BRUNSWICK — Jack Mahoney spent at least three hours a day, every day, for eight months working through a 9,000-page tome called "The Story of Civilization" for the ultimate TV test:
"Jeopardy's Tournament of Champions."
He'd already won the show four times but figured the $100,000 tournament required serious studying.
Mahoney won round one. He even led at the end of the second game, only to be tripped up by a Lee Iacocca question. Mahoney, then an out-of-work actor living in New York City, went home to start looking for a job. Fate intervened.
"There was an ad in the paper: 'Could you convince people to prepare for tests?'"
His next career was born.
Mahoney, 61, was born in Rhode Island and grew up traveling the world with his mother and stepfather, a Navy man.
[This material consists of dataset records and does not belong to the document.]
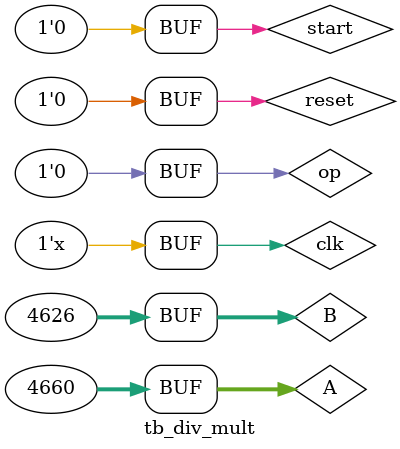
<source format=v>
`timescale 1ns / 1ps


module tb_div_mult;

	// Inputs
	reg reset;
	reg clk;
	reg start;
	reg [31:0] A;
	reg [31:0] B;
	reg op;

	// Outputs
	wire busy;
	wire [31:0] HI;
	wire [31:0] LO;

	// Instantiate the Unit Under Test (UUT)
	MULT_DIV uut (
		.reset(reset), 
		.clk(clk), 
		.start(start), 
		.busy(busy), 
		.A(A), 
		.B(B), 
		.HI(HI), 
		.LO(LO), 
		.op(op)
	);

	initial begin
		// Initialize Inputs
		reset = 1;
		clk = 0;
		start = 0;
		A = 0;
		B = 0;
		op = 0;

		// Wait 100 ns for global reset to finish
		#10;
		A=32'h00001234;
		B=32'h000012;
		op=1;
		start=1;
		reset=0;
		#10 start=0;
		op=0;
		#200;
        A=32'h00001234;
		B=32'h00001212;
		op=0;
		start=1;
		#10 start=0;
		// Add stimulus here

	end
      always #5 clk<=~clk;
endmodule


</source>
After graduating from Roger Williams College, he settled in New York and worked as a professional actor for 15 years, mostly in commercials and voice work.
"TV commercials back in the early '80s were really well paying, 'How much money can we throw at this?' as opposed to, 'How cheap can we be?'" Mahoney said. "I was in a Jell-O spot once that had 19 principals."
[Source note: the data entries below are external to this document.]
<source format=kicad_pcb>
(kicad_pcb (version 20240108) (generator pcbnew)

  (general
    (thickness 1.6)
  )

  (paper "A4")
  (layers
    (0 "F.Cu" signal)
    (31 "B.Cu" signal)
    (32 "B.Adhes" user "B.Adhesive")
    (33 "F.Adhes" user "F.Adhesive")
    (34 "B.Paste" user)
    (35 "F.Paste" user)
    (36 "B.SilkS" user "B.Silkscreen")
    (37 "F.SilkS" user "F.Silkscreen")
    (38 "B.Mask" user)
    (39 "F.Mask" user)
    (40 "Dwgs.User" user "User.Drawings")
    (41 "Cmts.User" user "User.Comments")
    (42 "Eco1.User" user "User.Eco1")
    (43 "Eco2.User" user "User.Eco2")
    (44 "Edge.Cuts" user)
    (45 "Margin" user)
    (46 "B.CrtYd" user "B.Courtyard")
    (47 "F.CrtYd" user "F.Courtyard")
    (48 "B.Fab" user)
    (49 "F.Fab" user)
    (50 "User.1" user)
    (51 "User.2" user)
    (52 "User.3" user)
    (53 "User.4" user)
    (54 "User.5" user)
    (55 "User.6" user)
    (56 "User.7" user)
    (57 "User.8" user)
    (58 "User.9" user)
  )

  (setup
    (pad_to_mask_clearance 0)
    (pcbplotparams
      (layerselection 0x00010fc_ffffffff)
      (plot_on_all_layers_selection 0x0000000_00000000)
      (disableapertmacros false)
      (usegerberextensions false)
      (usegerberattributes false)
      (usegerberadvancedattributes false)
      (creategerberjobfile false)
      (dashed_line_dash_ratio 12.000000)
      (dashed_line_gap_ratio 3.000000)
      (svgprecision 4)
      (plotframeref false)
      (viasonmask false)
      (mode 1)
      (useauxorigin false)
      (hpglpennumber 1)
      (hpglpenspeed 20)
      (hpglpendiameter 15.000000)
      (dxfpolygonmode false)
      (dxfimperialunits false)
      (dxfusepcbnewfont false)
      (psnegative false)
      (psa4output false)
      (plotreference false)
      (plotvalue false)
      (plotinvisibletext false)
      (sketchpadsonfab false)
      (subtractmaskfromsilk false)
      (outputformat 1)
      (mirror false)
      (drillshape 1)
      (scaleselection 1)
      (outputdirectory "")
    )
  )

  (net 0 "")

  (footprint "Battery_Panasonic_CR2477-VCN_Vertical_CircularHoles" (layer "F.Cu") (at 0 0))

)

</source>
He recently discovered one of his old commercials for Certs on YouTube: "'In the museum looking at the Manet, I ran into her looking at the Monet.' These little ghosts are still floating about."
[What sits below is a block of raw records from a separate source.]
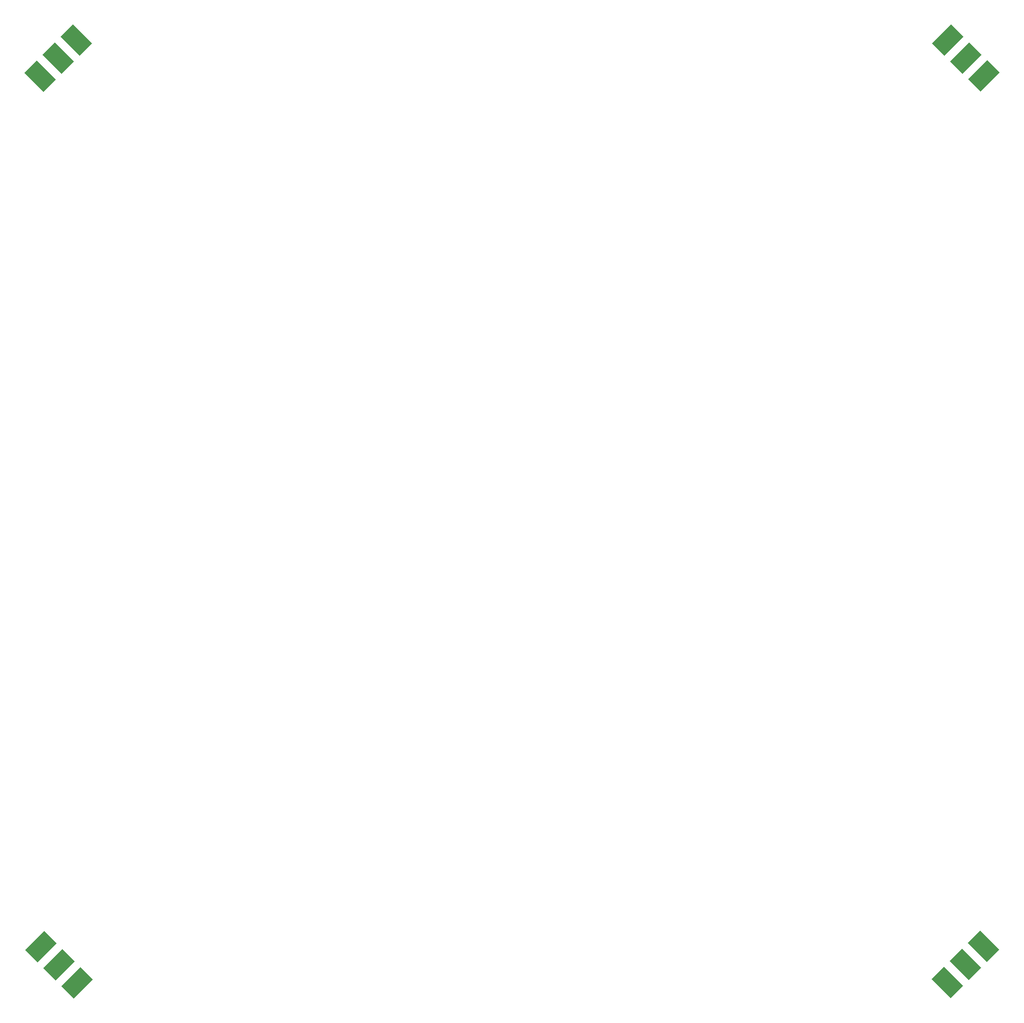
<source format=gbr>
G04 DipTrace 3.0.0.2*
G04 BottomPaste.gbr*
%MOIN*%
G04 #@! TF.FileFunction,Paste,Bot*
G04 #@! TF.Part,Single*
%AMOUTLINE2*
4,1,4,
0.133626,-0.027839,
-0.027839,0.133626,
-0.133626,0.027839,
0.027839,-0.133626,
0.133626,-0.027839,
0*%
%AMOUTLINE5*
4,1,4,
0.027839,0.133626,
-0.133626,-0.027839,
-0.027839,-0.133626,
0.133626,0.027839,
0.027839,0.133626,
0*%
%AMOUTLINE8*
4,1,4,
-0.133626,0.027839,
0.027839,-0.133626,
0.133626,-0.027839,
-0.027839,0.133626,
-0.133626,0.027839,
0*%
%AMOUTLINE11*
4,1,4,
-0.027839,-0.133626,
0.133626,0.027839,
0.027839,0.133626,
-0.133626,-0.027839,
-0.027839,-0.133626,
0*%
%ADD86OUTLINE2*%
%ADD89OUTLINE5*%
%ADD92OUTLINE8*%
%ADD95OUTLINE11*%
%FSLAX26Y26*%
G04*
G70*
G90*
G75*
G01*
G04 BotPaste*
%LPD*%
D86*
X9114781Y1430832D3*
X8808554Y1124605D3*
X8961667Y1277719D3*
D89*
X8811293Y9115962D3*
X9117520Y8809735D3*
X8964406Y8962846D3*
D92*
X1119077Y8809325D3*
X1425304Y9115552D3*
X1272192Y8962438D3*
D95*
X1430832Y1121440D3*
X1124605Y1427667D3*
X1277719Y1274554D3*
M02*

</source>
By the early 1990s, Mahoney was married, and acting work was getting harder to come by. He tried out for "Jeopardy" at an Atlantic City casino and defied the odds: In 1992, 100,000 people auditioned. More than 2,000 qualified. Four hundred were invited on.
Between the regular games and tournament, "I got to be interviewed by Alex (Trebek) seven times. I had a great time," Mahoney said. "I love nerds. I like to surround myself with people who just like to amuse themselves by thinking."
Final Jeopardy at the end of game two: "This person's autobiography was the best-selling hardcover book of the 1980s."
He guessed Ronald Reagan.
"I had no idea," Mahoney said. "It was actually Lee Iacocca. I actually bought the book at a yard sale subsequently, just to remind myself."
Afterward, he spotted that fateful ad. Stanley H. Kaplan hired Mahoney first as a salesman, then as a teacher and trainer, for a host of college test prep classes: SATs, GREs, ACTs, LSATs.
Mahoney took that knowledge with him when he moved to Brunswick 10 years ago and founded Maine Prep. He's taught thousands of students. The company has almost a dozen satellite locations, including Lewiston and Bethel. Mahoney said he's also written curriculum used at Lewiston High School.
And his own SAT scores?
"The funny thing is, I did OK, I didn't do great, I was mid-6's, but now I get them all right, so what's the difference?" Mahoney said. Technique and a broader vocabulary, he says.
Certainly working through "The Story of Civilization" couldn't have hurt.
Mahoney said he doesn't get recognized from his time on TV, joking, "I'm sort of old and not nearly as cute." Acting may be in his future again someday.